After locating the line that contains "floor lamp: present", give that line and all the rest through the end of the entries again exactly, leaving the pictures out.

━━━ Dataset entries ━━━

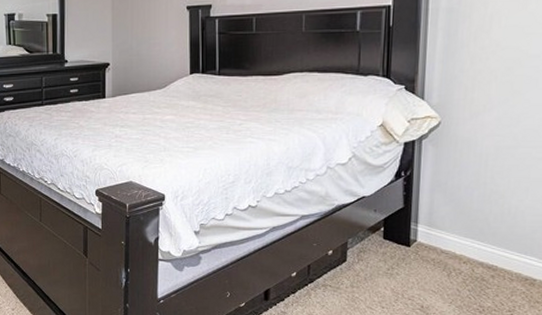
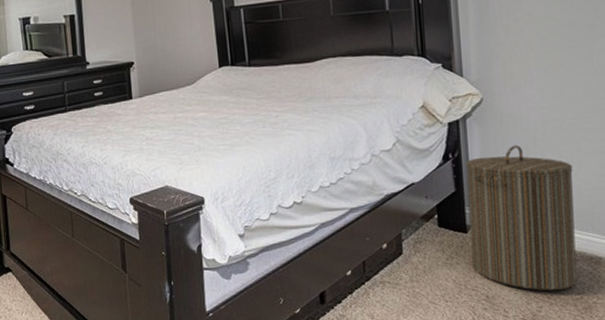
laundry hamper: none [411,168,520,307] -> present [466,145,577,291]

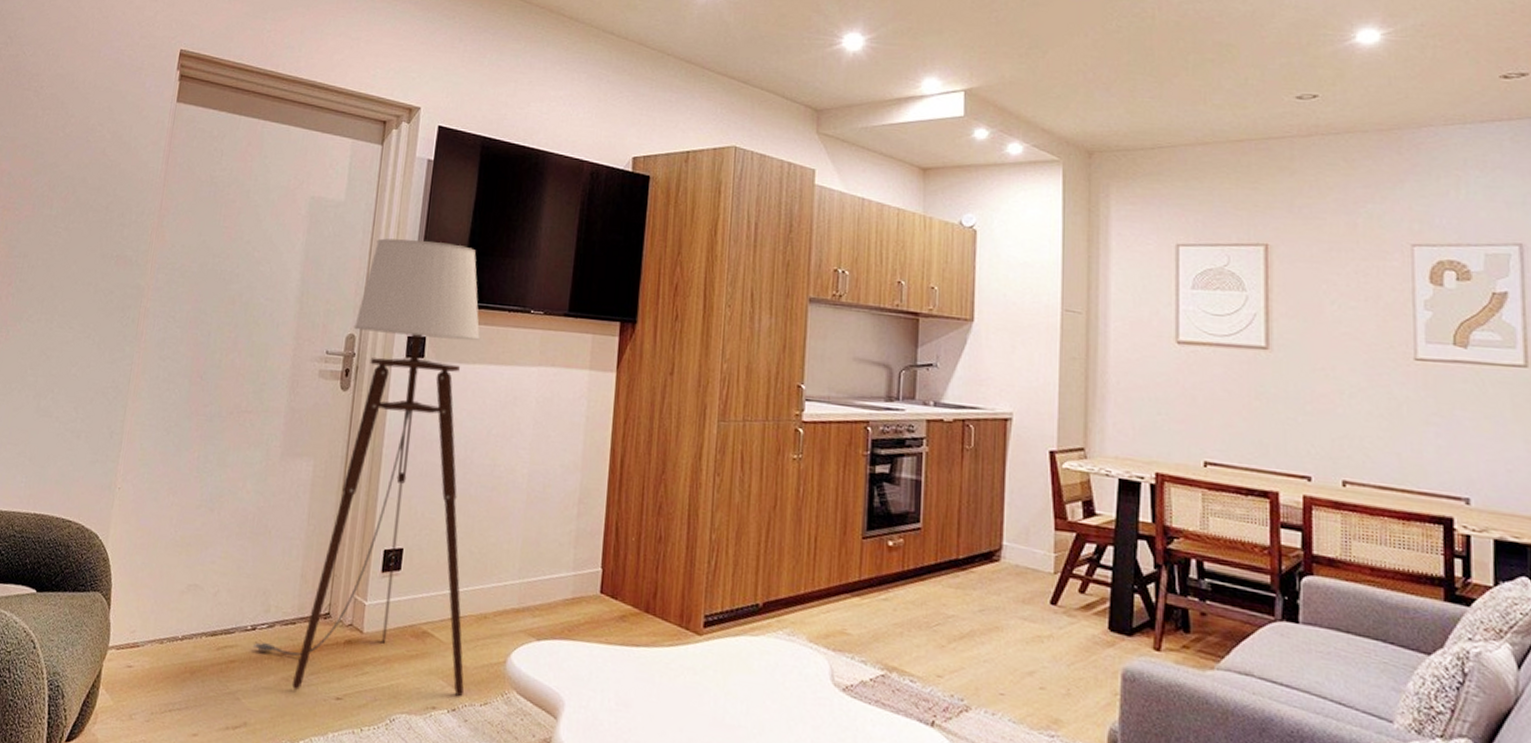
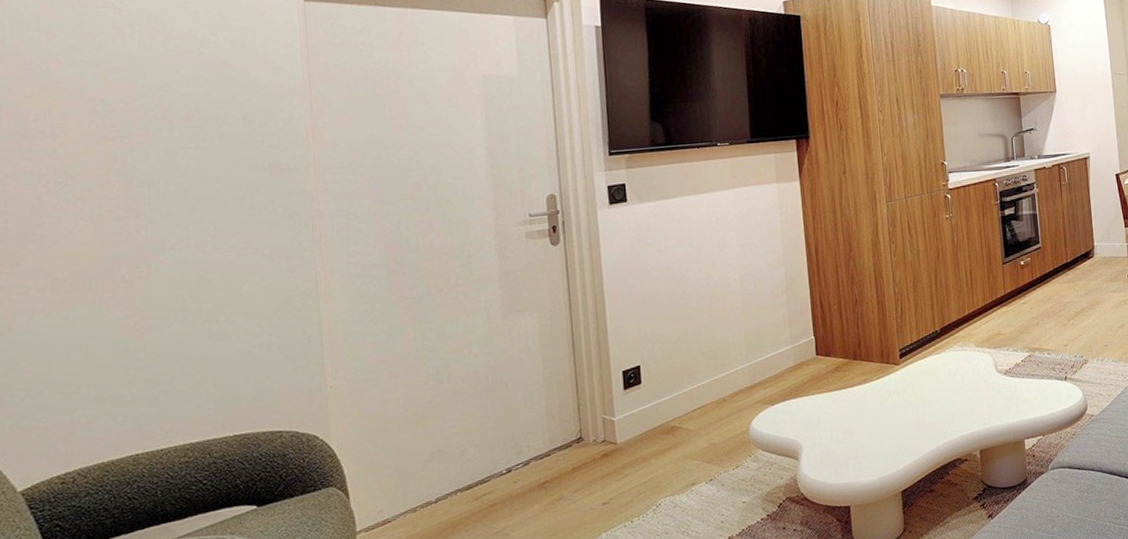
floor lamp: present [252,238,480,696] -> none [511,98,717,510]

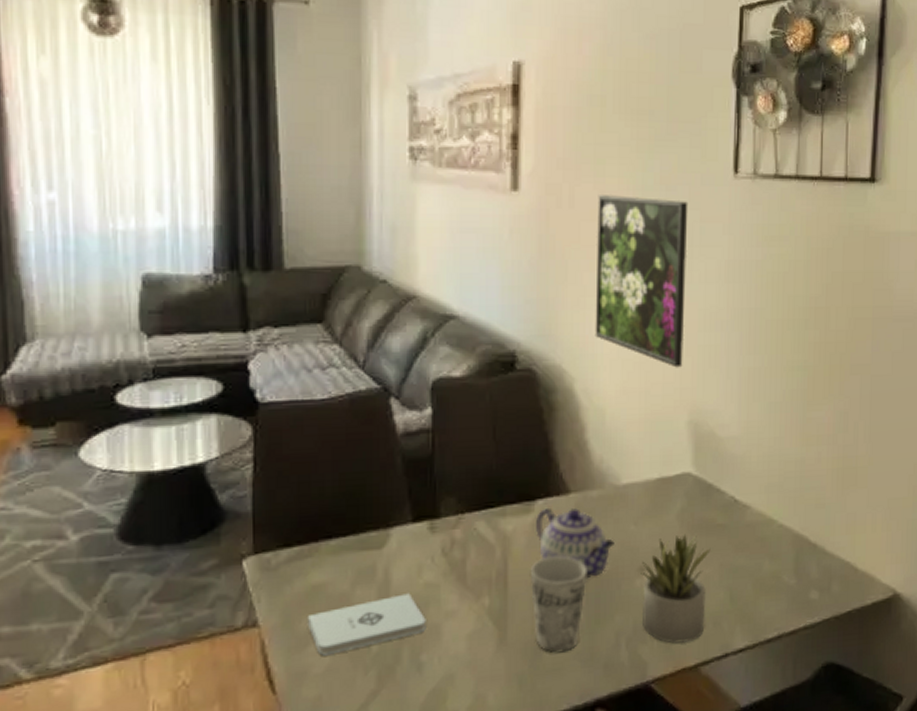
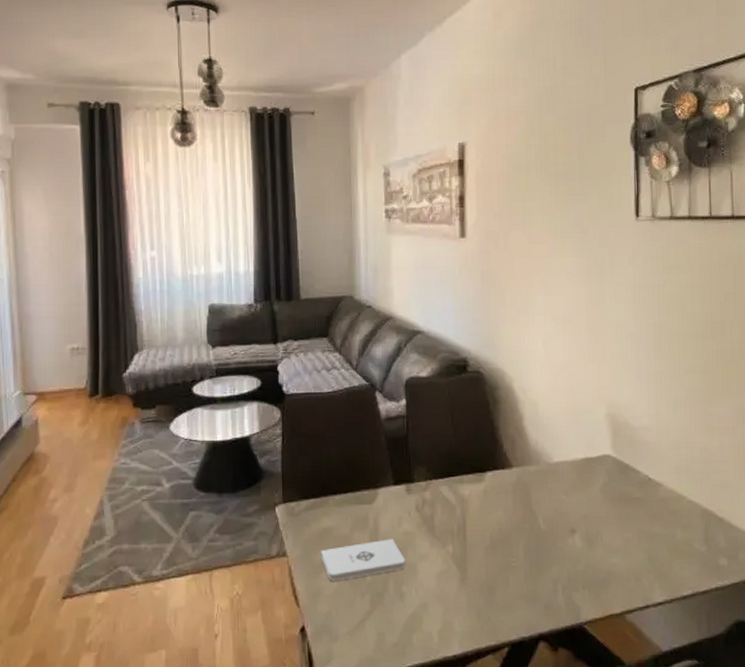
cup: present [530,555,587,653] -> none [483,516,529,594]
teapot: present [536,507,615,579] -> none [487,478,550,536]
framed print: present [595,195,688,368] -> none [526,238,600,371]
succulent plant: present [640,534,711,643] -> none [572,504,630,593]

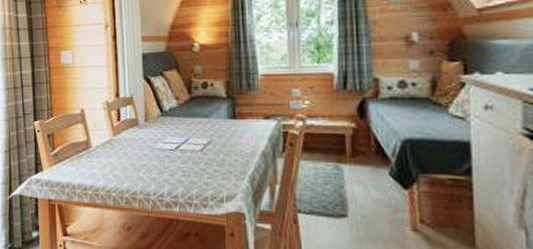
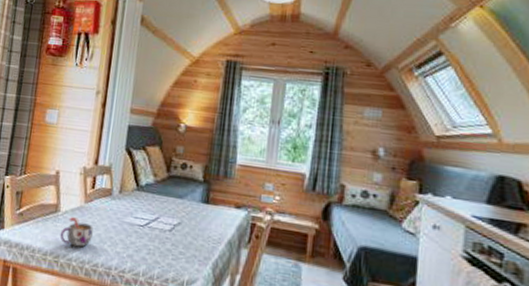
mug: none [95,150,126,178] -> present [59,216,93,248]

━━━

Solution for this task ::
floor lamp: present [252,238,480,696] -> none [511,98,717,510]

cup: present [530,555,587,653] -> none [483,516,529,594]
teapot: present [536,507,615,579] -> none [487,478,550,536]
framed print: present [595,195,688,368] -> none [526,238,600,371]
succulent plant: present [640,534,711,643] -> none [572,504,630,593]

mug: none [95,150,126,178] -> present [59,216,93,248]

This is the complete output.